[SPARK-27846][CORE] Eagerly compute Configuration.properties in sc.ha…

…doopConfiguration ## What changes were proposed in this pull request? Hadoop `Configuration` has an internal `properties` map which is lazily initialized. Initialization of this field, done in the private `Configuration.getProps()` method, is rather expensive because it ends up parsing XML configuration files. When cloning a `Configuration`, this `properties` field is cloned if it has been initialized. In some cases it's possible that `sc.hadoopConfiguration` never ends up computing this `properties` field, leading to performance problems when this configuration is cloned in `SessionState.newHadoopConf()` because each cloned `Configuration` needs to re-parse configuration XML files from disk. To avoid this problem, we can call `Configuration.size()` to trigger a call to `getProps()`, ensuring that this expensive computation is cached and re-used when cloning configurations. I discovered this problem while performance profiling the Spark ThriftServer while running a SQL fuzzing workload. ## How was this patch tested? Examined YourKit profiles before and after my change. Closes #24714 from JoshRosen/fuzzing-perf-improvements. Authored-by: Josh Rosen <rosenville@gmail.com> Signed-off-by: Dongjoon Hyun <dhyun@apple.com>
apache · Jun 10, 2019 · 95a9212 · 95a9212
1 parent 7912ab8
commit 95a9212
Showing 1 changed file with 9 additions and 0 deletions.

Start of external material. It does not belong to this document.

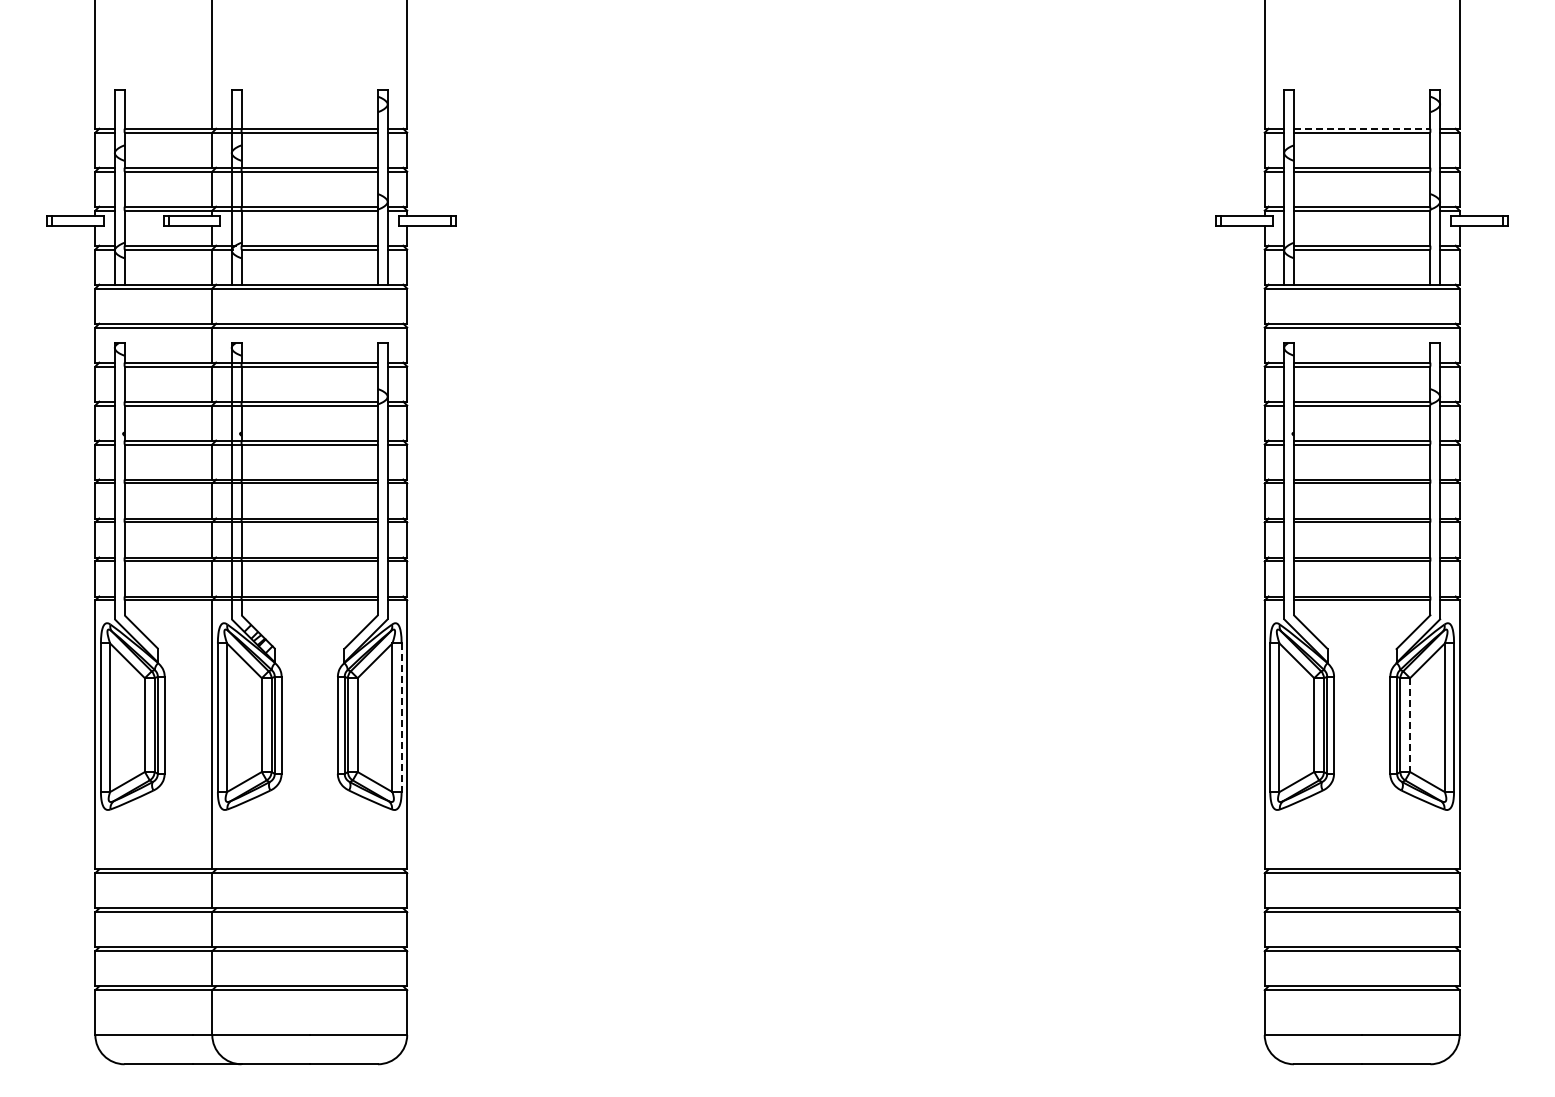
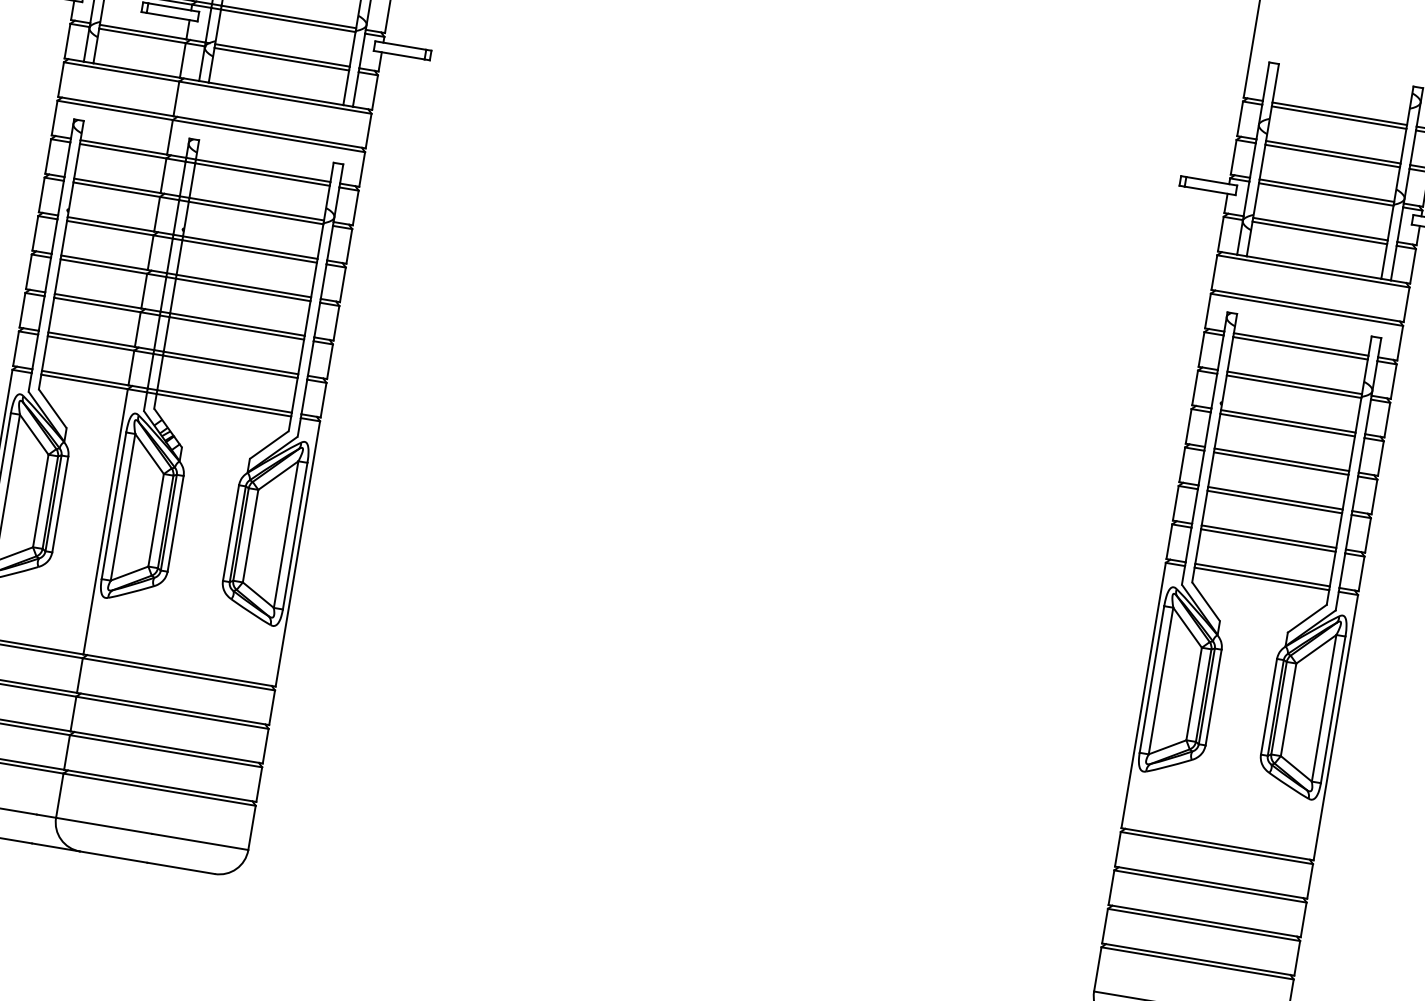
line: (1362, 128) -> (1340, 113), dashed -> solid
line: (401, 718) -> (294, 536), dashed -> solid
line: (1410, 725) -> (1288, 710), dashed -> solid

diff --git a/core/src/main/scala/org/apache/spark/SparkContext.scala b/core/src/main/scala/org/apache/spark/SparkContext.scala
@@ -496,6 +496,15 @@ class SparkContext(config: SparkConf) extends Logging {
     _ui.foreach(_.bind())
 
     _hadoopConfiguration = SparkHadoopUtil.get.newConfiguration(_conf)
+    // Performance optimization: this dummy call to .size() triggers eager evaluation of
+    // Configuration's internal  `properties` field, guaranteeing that it will be computed and
+    // cached before SessionState.newHadoopConf() uses `sc.hadoopConfiguration` to create
+    // a new per-session Configuration. If `properties` has not been computed by that time
+    // then each newly-created Configuration will perform its own expensive IO and XML
+    // parsing to load configuration defaults and populate its own properties. By ensuring
+    // that we've pre-computed the parent's properties, the child Configuration will simply
+    // clone the parent's properties.
+    _hadoopConfiguration.size()
 
     // Add each JAR given through the constructor
     if (jars != null) {